Из чемодана пахло крахмалом, сушеными букетами зверобоя, пожелтевшей бумагой, осколками патефонных пластинок, свалявшейся шерстью. Запах больше не был прежним, он рассыпался, уснул, никуда не вел, ни о чем не рассказывал. Из-за этого ты заволновался, деда, твое сердце запнулось и всхлипнуло. Тогда мне пришлось снова сказать, громко и убедительно, как будто у меня на руке компас: «Ничего, я помню. Слушай! Ты как-то рассказывал, что этот чемодан был твоим домом. Он был шкафом, в котором умещались твои вещи: сапоги, плащ-палатка, запасные портянки, еще одна гимнастерка, фляжка. Иногда чемодан был трельяжем. Положив на откинутую крышку тусклое зеркальце, наклоняясь, щурясь в него, ты тщательно срезал сверкающим лезвием опасной бритвы мыльную пену со щек и подбородка. А перед тем памятным вечером, приглашенный к Буденному петь, – расправлял ворот шелковой рубашки, застегивал бордовые запонки с лирами на манжетах. Иногда чемодан вдруг превращался в стол, на котором разворачивали карту. Разместив на нем рацию, радист выстукивал сообщение азбукой Морзе в штаб. В другие дни чемодан служил обеденным столом. На нем в Новый год делали военный деликатес: горбушку черного хлеба, облитую подсолнечным маслом и осыпанную солью. Иногда на чемодане, коротая вечер, резались в подкидного. А за полночь, разлив спирт по кружкам, не чокаясь, залпом поминали товарищей. Однажды чемодан был кроватью, на ней ты, деда, свернувшись без сна, ждал команды „подъем!“. Потом чемодан становился банкетным столом, за которым, расстелив вышитое полотенце, отмечали начало победы, первые успехи в боях. А однажды тебе пришлось перебрать и аккуратно сложить вещи. Немного потеснить плащпалатку, сдвинуть вбок гимнастерку и рубашки. Потому что в твоей жизни появилась девушка, медсестра из госпиталя, считавшая в приемной твой пульс. Ты подарил ей маленькие позолоченные часики на тонком кожаном ремешке. И очень скоро чемодан вместил в себя ее жизнь: платье из темно-синего шифона, которое она надела на ваше первое свидание, ее пальто, две пары чулок, мятые лаковые туфли, в которых она была, когда вы расписались, ее валенки с кожаными заплатками на пятках, серую пушистую шаль. А еще походный бикс с бинтами, ампулами и шприцами».

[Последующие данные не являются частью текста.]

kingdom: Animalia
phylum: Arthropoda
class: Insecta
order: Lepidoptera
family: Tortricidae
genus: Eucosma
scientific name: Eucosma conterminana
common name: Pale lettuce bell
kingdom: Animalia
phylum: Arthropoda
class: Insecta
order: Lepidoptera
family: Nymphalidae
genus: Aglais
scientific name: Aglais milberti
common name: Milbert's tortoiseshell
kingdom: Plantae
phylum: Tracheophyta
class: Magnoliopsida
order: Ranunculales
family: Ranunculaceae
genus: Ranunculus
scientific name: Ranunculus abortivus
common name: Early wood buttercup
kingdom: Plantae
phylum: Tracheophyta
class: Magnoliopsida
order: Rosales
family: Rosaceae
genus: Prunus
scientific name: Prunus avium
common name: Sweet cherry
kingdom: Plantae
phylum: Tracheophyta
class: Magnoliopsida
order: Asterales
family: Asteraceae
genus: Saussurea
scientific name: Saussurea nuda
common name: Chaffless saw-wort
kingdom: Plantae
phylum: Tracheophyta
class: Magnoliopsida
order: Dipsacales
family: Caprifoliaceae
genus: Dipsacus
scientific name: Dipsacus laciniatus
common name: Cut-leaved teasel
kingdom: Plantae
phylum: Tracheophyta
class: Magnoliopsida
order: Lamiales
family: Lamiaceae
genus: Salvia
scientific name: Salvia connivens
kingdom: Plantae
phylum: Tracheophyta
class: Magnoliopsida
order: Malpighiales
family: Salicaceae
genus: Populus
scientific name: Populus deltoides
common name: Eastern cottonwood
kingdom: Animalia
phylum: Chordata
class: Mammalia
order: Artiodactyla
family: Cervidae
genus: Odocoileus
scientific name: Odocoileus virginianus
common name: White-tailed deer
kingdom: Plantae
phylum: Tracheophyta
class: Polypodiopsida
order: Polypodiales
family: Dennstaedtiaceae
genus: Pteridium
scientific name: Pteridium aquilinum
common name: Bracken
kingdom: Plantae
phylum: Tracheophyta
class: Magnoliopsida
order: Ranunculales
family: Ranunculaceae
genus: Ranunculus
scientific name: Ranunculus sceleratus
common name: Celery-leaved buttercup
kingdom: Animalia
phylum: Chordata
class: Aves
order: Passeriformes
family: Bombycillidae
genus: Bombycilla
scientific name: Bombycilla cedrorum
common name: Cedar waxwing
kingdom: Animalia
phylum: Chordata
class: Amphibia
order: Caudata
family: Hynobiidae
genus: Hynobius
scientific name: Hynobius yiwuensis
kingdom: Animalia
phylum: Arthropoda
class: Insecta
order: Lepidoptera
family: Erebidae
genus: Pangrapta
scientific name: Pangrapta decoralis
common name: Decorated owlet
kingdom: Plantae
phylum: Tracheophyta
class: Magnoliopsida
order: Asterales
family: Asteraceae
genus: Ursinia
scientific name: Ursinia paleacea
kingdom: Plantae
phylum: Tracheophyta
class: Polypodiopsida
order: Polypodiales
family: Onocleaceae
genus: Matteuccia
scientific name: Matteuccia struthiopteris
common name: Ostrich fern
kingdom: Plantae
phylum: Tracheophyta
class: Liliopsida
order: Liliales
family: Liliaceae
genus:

Я вытряхнула из пакета пожелтевшую шелковую рубашку. Она оказалась прохладной, струилась, выскальзывала из рук, с ней играл ветер. Я была уверена: рубашка не выдержит, намекнет, шепнет хоть что-нибудь. Но она упрямо молчала. Тогда я изо всех сил встряхнула перед окном шуршащее, мятое платье из темно-синего шифона, надеясь, что горьковатый дух уснувшего времени выветрится и неуловимое, ускользающее прошлое вернется. Я рылась в чемодане, вытряхивая из пакетов уже больше ничьи, онемевшие безрукавки, забытые шерстяные сарафаны, считавшиеся потерянными пиджаки. По комнате пополз запах пожелтевшей бумаги, распавшихся в пыль бабочек, ссохшихся лаковых босоножек. Я перемешивала упрямые вещи в бестолковый, пестрый ворох хлама, больше не способного рассказать об ускользающих днях, бессильного обмануть красные капсулы и приостановить вальс забвения. Из маленького пакетика высыпались и раскатились по полу запонки, кнопки и ржавые пуговицы со звездочками, срезанные с гимнастерки. Вдруг брови деда нахмурились, мутные, растерянные глаза сосредоточенно сверкнули, он прищурился и тихо пробормотал: «Погодика. Погоди!»
Дед встал на колено, кряхтя подобрал что-то под тахтой, принялся суетливо разыскивать очечник, от волнения забыв, куда его обычно кладет. Он подошел к окну, отодвинул штору, зажмурился от яркого света – после дождя из низких облаков показалось солнце. Поспешно нацепив очки, придерживая их за стекло, дед рассматривал какую-то ржавую пуговицу, крутил ее, поднося совсем близко к глазам. И бормотал: «Погоди-ка. Иди-ка скорее сюда».